Что нужно сделать »
[1] Почему, согласно тексту о русских в Париже, Вяземский решил, что теперь может покинуть Париж со спокойной совестью?
[2] Продолжите текст о русских в Париже, начав сразу после его последнего предложения.

А князь Вяземский подчеркивал, что именно пресса являлась источником социальной напряженности во Франции: «Здешний народ не беспокойнее другого, но ему подливают каждое утро чашку дурмана: журналы, вот что мутит народ»
[862].
Особое негодование русских вызывала сатирическая газета «Charivari» («Шаривари»), традиции которой уже в XXI столетии плодотворно развивает скандальное издание «Charlie Hebdo» («Шарли Эбдо»). Как писал Строев, «у Шаривари нет друзей, нет приятелей: все его враги, на всех он нападает, начиная с короля до последнего водоноса»
[863]. Погодин возмущался, говоря об этом издании: «Вещи непозволительные! Что останется священного в государстве после таких выходок»
[864].
Какая Франция без мятежей и бунтов! Оказаться в Париже, в этом эпицентре революций, и не увидеть хоть какой-нибудь заварушки – практически понапрасну съездить. Нашим соотечественникам так хотелось стать свидетелями «бунта», что они готовы были увидеть его там, где ничего подобного не было. Так, например, Вяземский, оказавшийся в Париже в разгар карнавала, поначалу принял ночной шум за беспорядки: «Карнавал бесится: ночью по улицам такой шум, вой, что подумаешь, не (дни) глориозные затеваются?
[865] Нет, ничуть. Маски изволят забавляться… Когда эти дьяволы успевают бунтовать, помышлять о ниспровержении престолов и ставить все вверх дном?»
[866] Хотя однажды Петру Андреевичу все-таки удалось увидеть нечто, похожее на бунт. В письме от 29 ноября 1838 г. он сообщал, что теперь может со спокойной совестью оставить Париж, ибо видел главное – бунт, «émeute, не большую, но порядочную»: выступление студентов против профессора
[867].

[Записи, выбранные из собрания]
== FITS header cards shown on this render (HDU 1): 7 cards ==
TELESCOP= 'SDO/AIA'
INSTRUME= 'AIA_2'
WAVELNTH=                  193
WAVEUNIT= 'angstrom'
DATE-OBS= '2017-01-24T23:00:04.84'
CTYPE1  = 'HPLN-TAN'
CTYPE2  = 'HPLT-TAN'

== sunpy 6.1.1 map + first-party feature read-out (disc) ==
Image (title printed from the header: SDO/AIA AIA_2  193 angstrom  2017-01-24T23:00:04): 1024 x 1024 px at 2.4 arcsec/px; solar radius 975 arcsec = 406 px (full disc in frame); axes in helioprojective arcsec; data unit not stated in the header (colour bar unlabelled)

Итоговые ответы »
[1] Вяземский решил, что может со спокойной совестью уехать, потому что увидел в Париже главное: бунт, «émeute, не большую, но порядочную». Этим бунтом было выступление студентов против профессора.

[2]
Свидетелем ночных беспорядков с перестрелкой оказался и М.П. Погодин. Утром из газет он узнал, что «какая-то толпа негодяев, человек 400, разграбила вчера в 4 часа оружейный магазин Лепажа, напала на присутственные места, убила офицера и устремилася в префектуру полиции и городскую думу с криком: за здравствует Республика!..»
[868]
Конечно, какой Париж без парижанок и театров! Эти темы интересовали всех русских без исключения. Характерно, но парижанки не произвели на наших путешественников ожидаемого впечатления. По мнению П. Вяземского, в Париже вообще мало красивых женщин: «На улице красивых хорошеньких женщин очень мало, этих картинных гризеток нет, следовательно, глазам заглядываться нечего»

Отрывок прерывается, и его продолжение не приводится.